# Required action
Write out every record exactly as it appears. Skip the pictures.

(Information provided)

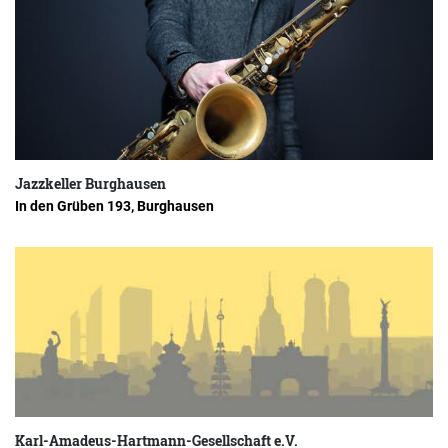
Jazzkeller Burghausen
In den Grüben 193, Burghausen
Karl-Amadeus-Hartmann-Gesellschaft e.V.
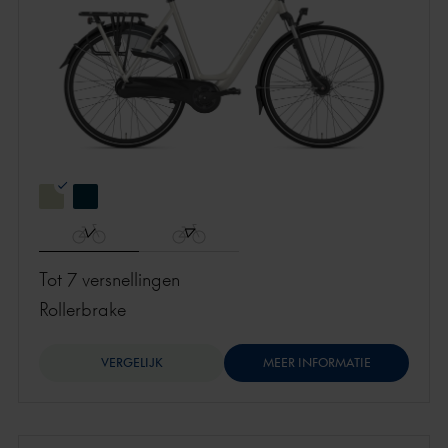
Tot 7 versnellingen
rollerbrake
VERGELIJK
MEER INFORMATIE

(End Information provided)

# Response below
Jazzkeller Burghausen
In den Grüben 193, Burghausen
Karl-Amadeus-Hartmann-Gesellschaft e.V.
Tot 7 versnellingen
rollerbrake
VERGELIJK
MEER INFORMATIE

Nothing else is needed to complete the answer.